There are rails on a few sections, but for the most part it is a single-wide trail with just drop offs on the outside edge.
Coming around one left-hand turn, in some really soft dirt, the front wheel started to wash out. I forgot that I was on a 1200cc bike and gave too much throttle. I broke the back wheel loose in the dirt and almost launched myself over the side. Fortunately I have dirt bike experience and was able to save it, but it got my attention.


While I was taking pictures at the first pullout after the trail turned to dirt (the one mentioned earlier), I saw a guy on a Harley go by. I though to myself "this guy has guts".

After I finished taking pictures at the pullout, I mounted up and headed down the dirt road.  It didn't take me long to catch up to the guy on the Harley. He was doing about 5 mph and did not appear to be having much fun!
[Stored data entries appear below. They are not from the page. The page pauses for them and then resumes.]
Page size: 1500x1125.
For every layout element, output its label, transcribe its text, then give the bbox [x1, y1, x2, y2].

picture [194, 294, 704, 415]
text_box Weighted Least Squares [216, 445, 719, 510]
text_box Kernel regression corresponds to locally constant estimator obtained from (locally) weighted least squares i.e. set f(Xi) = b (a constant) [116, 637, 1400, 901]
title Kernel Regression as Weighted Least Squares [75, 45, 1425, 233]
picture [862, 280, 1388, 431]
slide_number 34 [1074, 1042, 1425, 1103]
I know he was only going about 5 mph because I was only doing 17 mph and I passed him heading into a curve.

I wish I had a picture of him and the look on his face. The problem with the trail is once you are on it, you are pretty much committed. There are few places to turn around and the traffic mostly runs one way (although it is officially a two-way road).

There are several one lane bridges along the trail like this one. There was some construction work going on when I was riding the trail and I got lucky enough to meet a dump truck and trailer coming across one of these bridges.  I am not sure what he would have done if he had met a car or truck because there was just enough room for me to move over to the edge of the road before I got to the bridge and let him come by.







Finally, this is the view that awaits at the end of the dirt road. This is the lake created by Roosevelt Dam. However, it is not the end of the fun. The ride over the bridge leads to miles of great mountain riding on the way back to Mesa.